Marvel’s dipping into the non-comics book arena a bit more: The Gentlemen’s Guide to Vice and Virtue author Mackenzi Lee has signed with Disney to produce a series of historical fiction novels. The first will feature Loki, everyone’s favorite God of Mischief.
Guess who’s making a comeback? Dennis the Menace! No, not him, the other one. UK comic strip mainstay Beano is returning as a “digital spinoff” (what those of us in the know might refer to as a cartoon) entitled Dennis and Gnasher Unleashed. The Beano, which has seen sales slip from 2 million in its heyday to around 35,000 now, is banking on this change of format to revitalize the property.
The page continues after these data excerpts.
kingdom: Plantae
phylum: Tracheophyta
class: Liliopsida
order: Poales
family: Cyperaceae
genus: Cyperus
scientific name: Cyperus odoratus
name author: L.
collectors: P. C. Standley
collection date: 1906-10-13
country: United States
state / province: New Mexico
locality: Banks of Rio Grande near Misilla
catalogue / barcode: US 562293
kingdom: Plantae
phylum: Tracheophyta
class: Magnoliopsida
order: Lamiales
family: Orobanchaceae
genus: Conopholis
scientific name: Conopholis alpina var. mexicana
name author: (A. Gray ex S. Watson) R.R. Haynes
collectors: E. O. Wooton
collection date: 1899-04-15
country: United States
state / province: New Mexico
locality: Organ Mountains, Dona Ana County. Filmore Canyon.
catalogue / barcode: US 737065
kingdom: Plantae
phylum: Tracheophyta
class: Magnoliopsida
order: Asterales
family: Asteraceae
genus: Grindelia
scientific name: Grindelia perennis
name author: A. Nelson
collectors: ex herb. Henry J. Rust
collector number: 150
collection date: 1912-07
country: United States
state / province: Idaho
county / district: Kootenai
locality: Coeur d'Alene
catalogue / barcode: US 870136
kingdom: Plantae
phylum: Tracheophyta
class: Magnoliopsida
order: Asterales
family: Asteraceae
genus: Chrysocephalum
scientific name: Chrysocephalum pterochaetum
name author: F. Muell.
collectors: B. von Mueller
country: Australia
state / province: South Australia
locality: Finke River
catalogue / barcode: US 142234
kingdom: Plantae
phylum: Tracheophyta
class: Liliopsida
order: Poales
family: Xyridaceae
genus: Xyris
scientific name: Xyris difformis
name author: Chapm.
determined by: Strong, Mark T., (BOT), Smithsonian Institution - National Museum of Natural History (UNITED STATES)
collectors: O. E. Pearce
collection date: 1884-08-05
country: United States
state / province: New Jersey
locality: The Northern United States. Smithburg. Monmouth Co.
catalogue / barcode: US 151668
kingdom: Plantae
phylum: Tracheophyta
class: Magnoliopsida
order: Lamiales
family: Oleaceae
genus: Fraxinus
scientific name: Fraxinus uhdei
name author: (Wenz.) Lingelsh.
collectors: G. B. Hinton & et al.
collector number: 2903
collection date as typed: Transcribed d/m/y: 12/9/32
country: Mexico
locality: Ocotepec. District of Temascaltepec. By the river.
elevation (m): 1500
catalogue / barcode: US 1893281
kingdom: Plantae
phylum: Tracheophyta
Now. Let’s talk about Patreon.
Last week, Patreon announced a change to the way it was structuring its fee system. Previously, the company would take a bit out of its collections after it had collected them. This was a percentage, which could result sometimes in instability for a given creator using Patreon, as the fee would cut into their income. Under the new system, Patreon extracts a fee of two percent of the pledge plus thirty five cents from the patron up front, on top of the pledge. This is minimal if a person has one large pledge, but devastating for folks who pledge one dollar to multiple creators, as that fee isn’t applied to their pledge total, but to each individual pledge. Patreon tried to frame the announcement as helping creators, who do see a marginal increase in overall funds, and even sent emails to creators with text to help them defend this change, but they didn’t count on those creators being actively angry about the plan themselves, as the vast majority of funds from Patreon’s new collection system goes instead to Patreon itself. Additionally, this two percent + thirty five cents system is being applied to creators who support other creators, and is being taken from their monthly income before Patreon gives that income to them. The net result is a whole lot of people cancelling pledges, and a whole lot of lost income for artists of all types; some of whom really rely on this model to stay afloat. Worse, Patreon has been quoted as saying that these losses don’t matter to the company, as long as they keep the large earners.
From Patreon: "We'd rather have our GMV be made up of fewer, but truly life-changed creators rather than a lot of creators making a few dollars." Well that tells me all I need to know about how much they actually care abt creators. https://t.co/Nusuwd7hRE
— Julie Dillon (@juliedillon) December 8, 2017
Patreon’s new model appears to be courting those large earners specifically, but seems awfully short-sighted given that they’re cutting themselves off from tons of potential creators who are not yet at that “life-changing” level (whatever “life-changing” even means, as that would be a different metric for everyone). The new system has yet to take effect; we’ll see whether Patreon decides to change course again before it does.